[[ Data extracts, beginning ]]
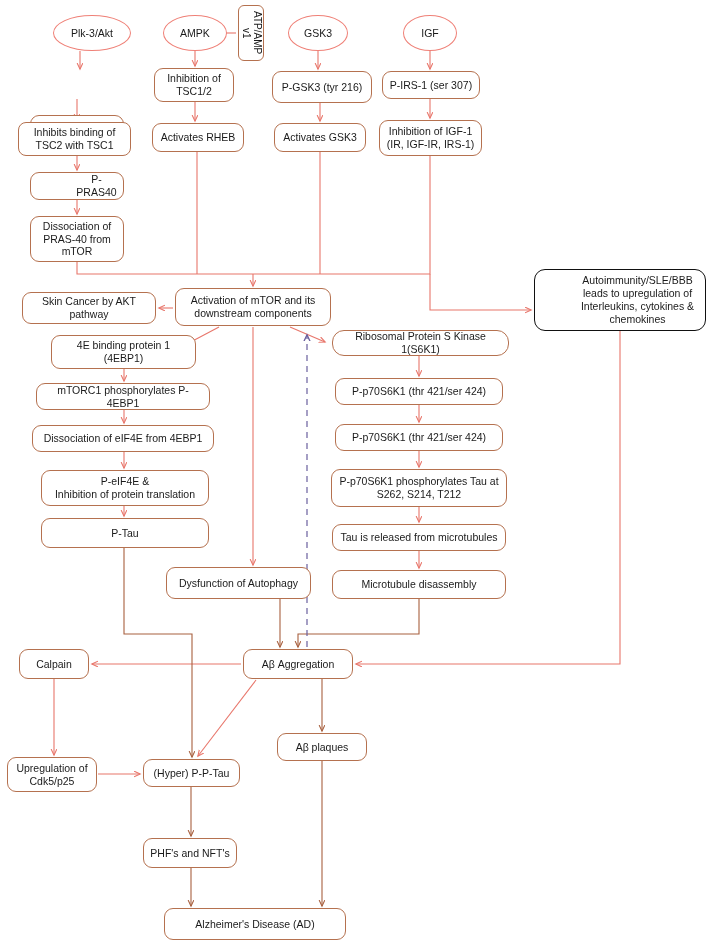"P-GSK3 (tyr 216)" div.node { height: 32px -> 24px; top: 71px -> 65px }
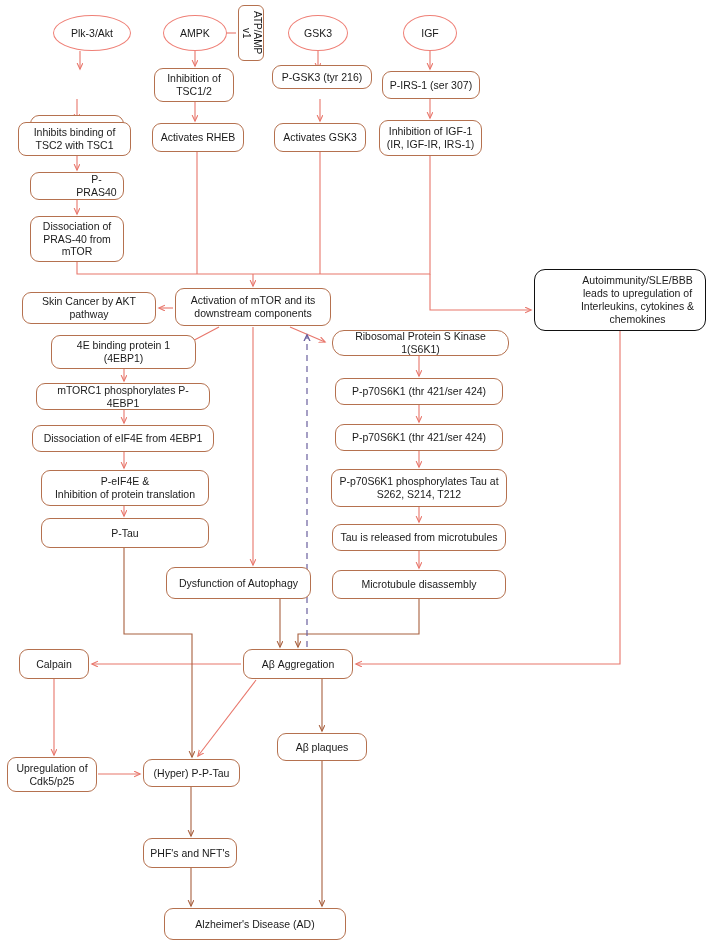"Inhibits binding of" div.node { border-radius: 8px -> none; left: 18px -> 33px }
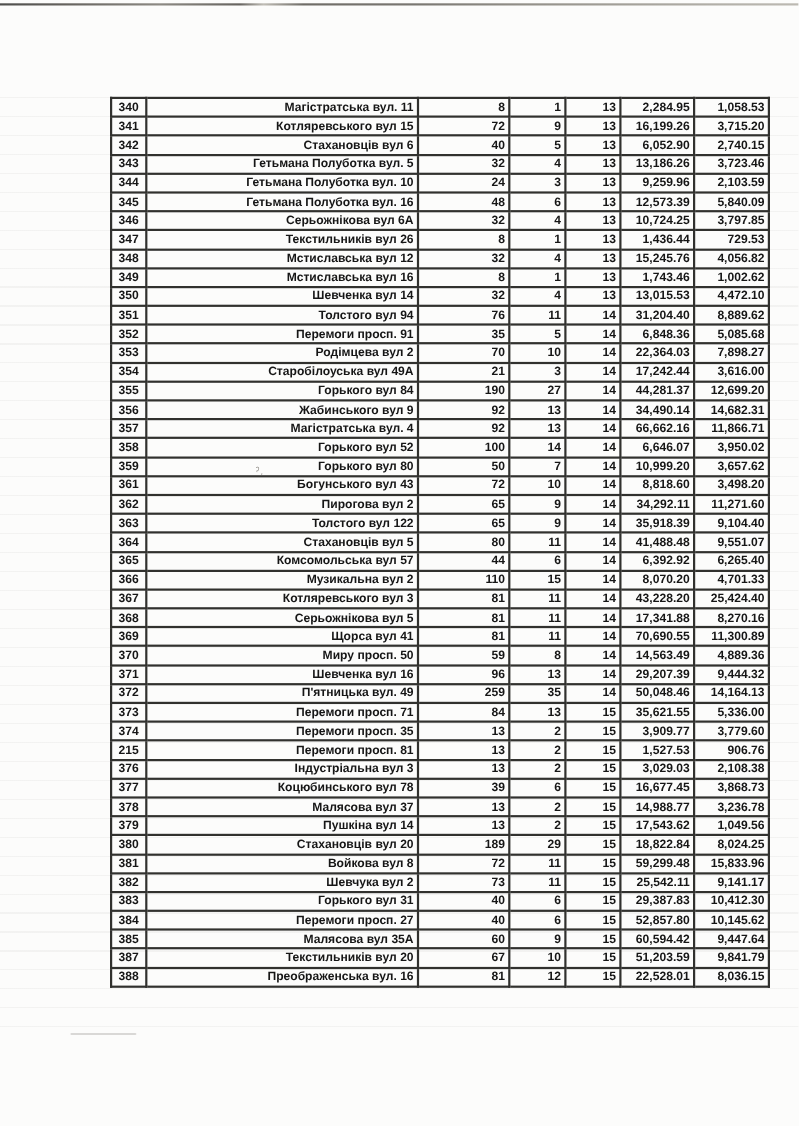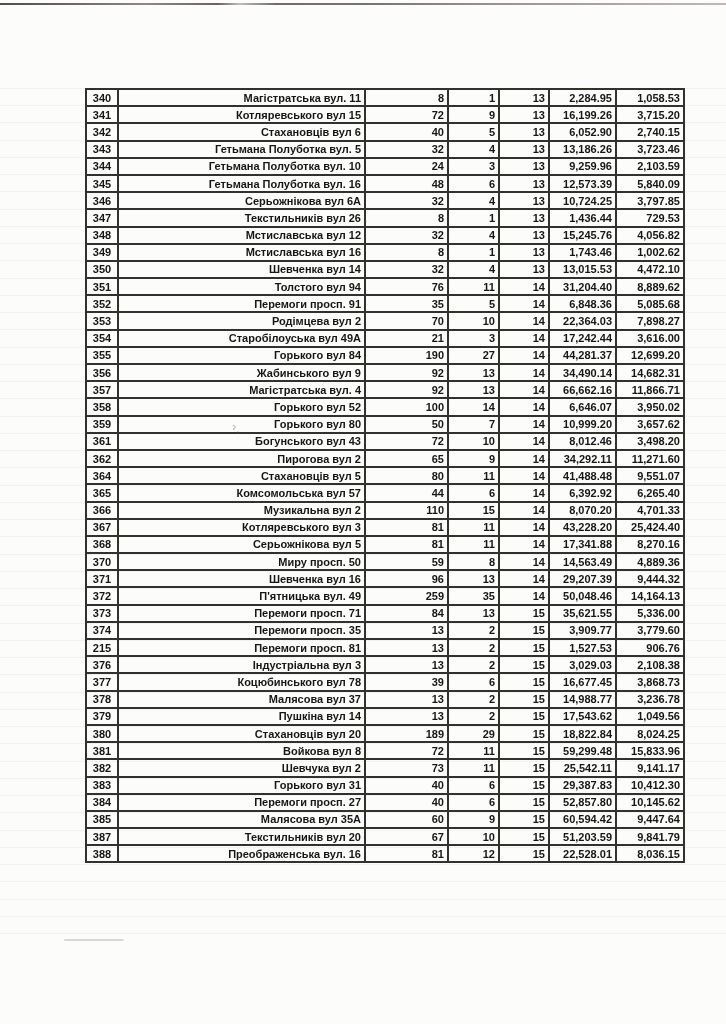"340" table.scan-table { left: 85px -> 100px }
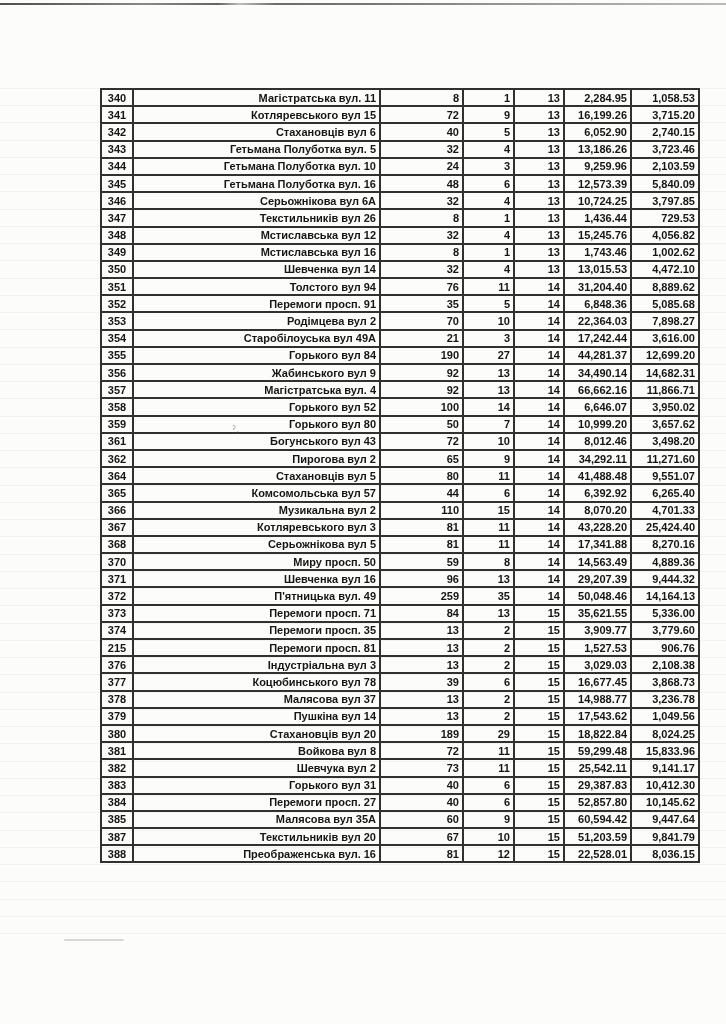"8,012.46" td.c5 { text: 8,012.46 -> 8,818.60 }
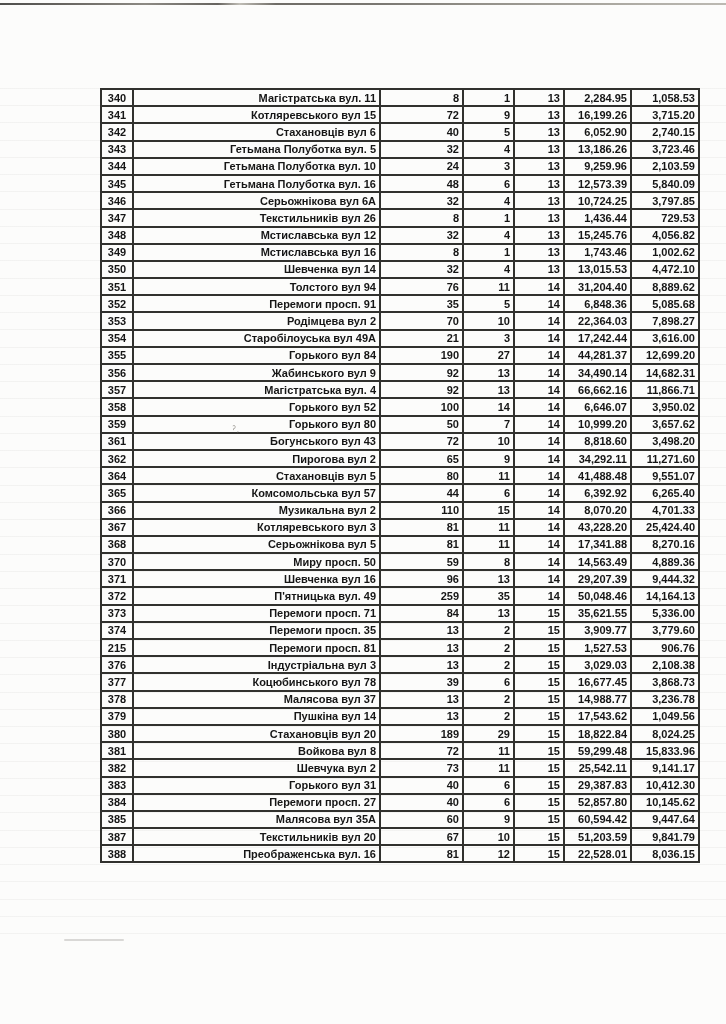"363" tr { html: none -> <tr> <td>363</td> <td>Толстого вул 122</td> <td>65</td> <td>9</td> <td>14</td> <td>35,918.39</td> <td>9,104.40</td> </tr> }
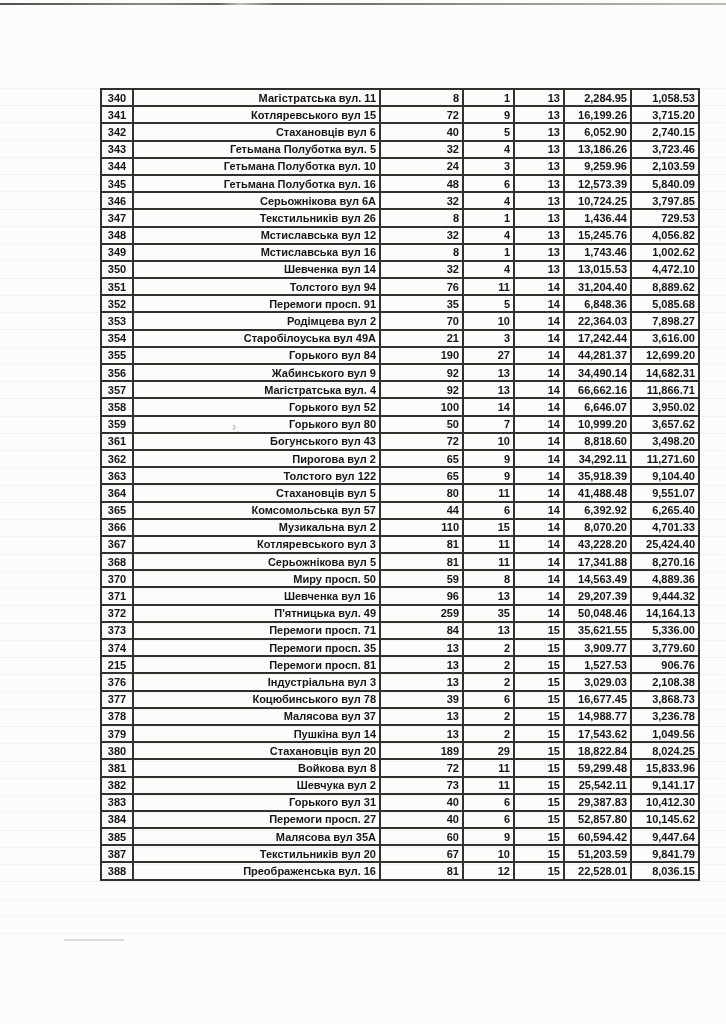"369" tr { html: none -> <tr> <td>369</td> <td>Щорса вул 41</td> <td>81</td> <td>11</td> <td>14</td> <td>70,690.55</td> <td>11,300.89</td> </tr> }
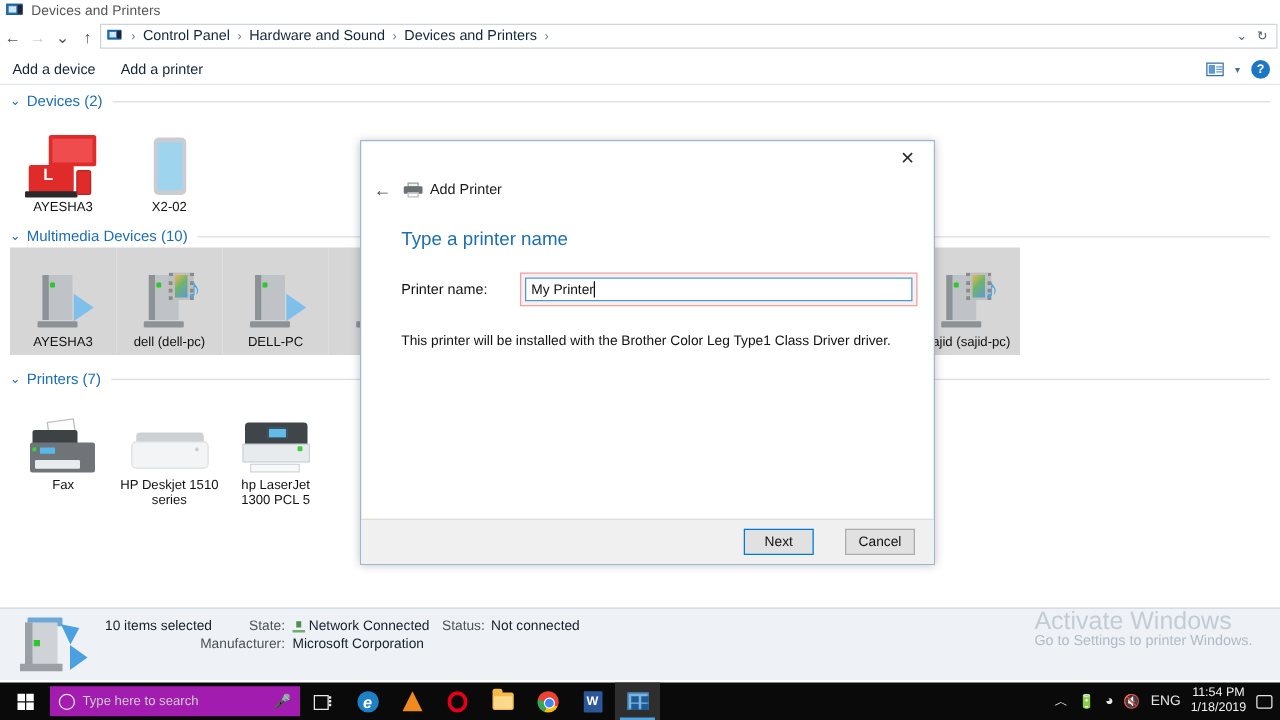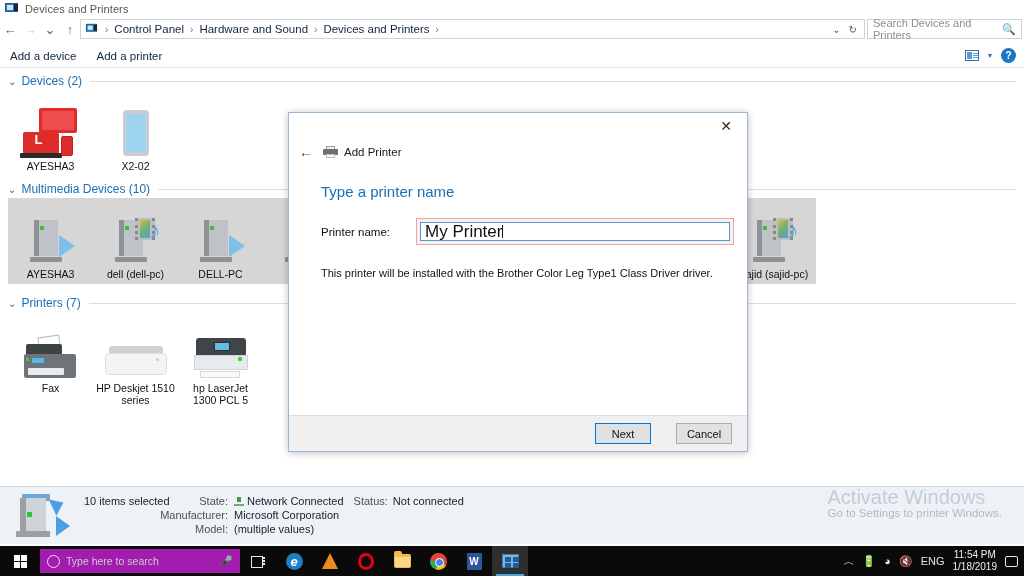"Search Devices and Printers" div.searchbox { html: <div> <span>Search Devices and Printers</span> <span>🔍</span> </div> -> none }
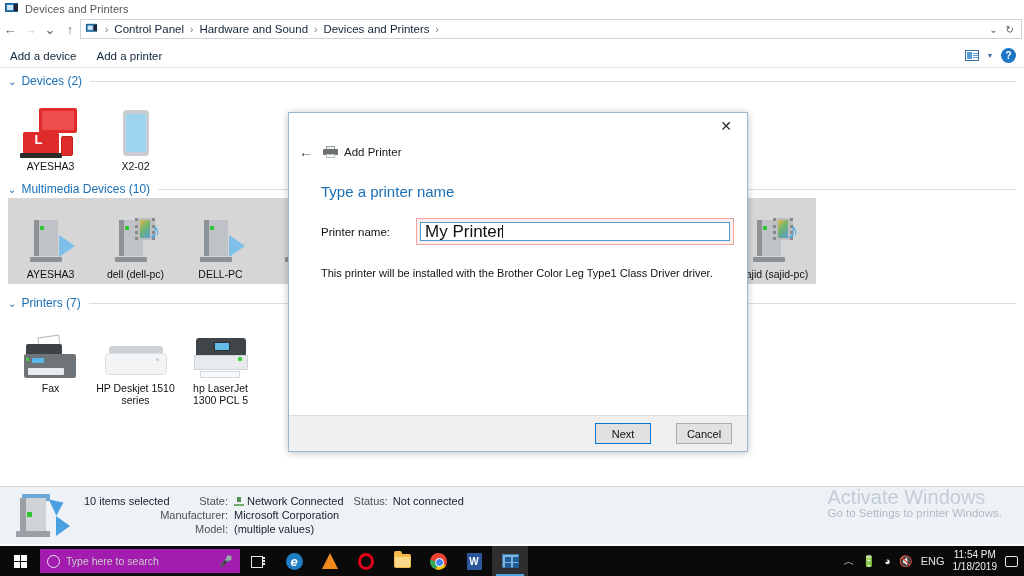"My Printer" .input-inner .val { font-size: 17px -> 11px }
[[ Data extracts, end ]]
Your task> Give again, word for word, each line from the one holding "html: <div> <span>Search" through the end of the entries, and leave out any picture.

Exercise solution>
"Search Devices and Printers" div.searchbox { html: <div> <span>Search Devices and Printers</span> <span>🔍</span> </div> -> none }
"My Printer" .input-inner .val { font-size: 17px -> 11px }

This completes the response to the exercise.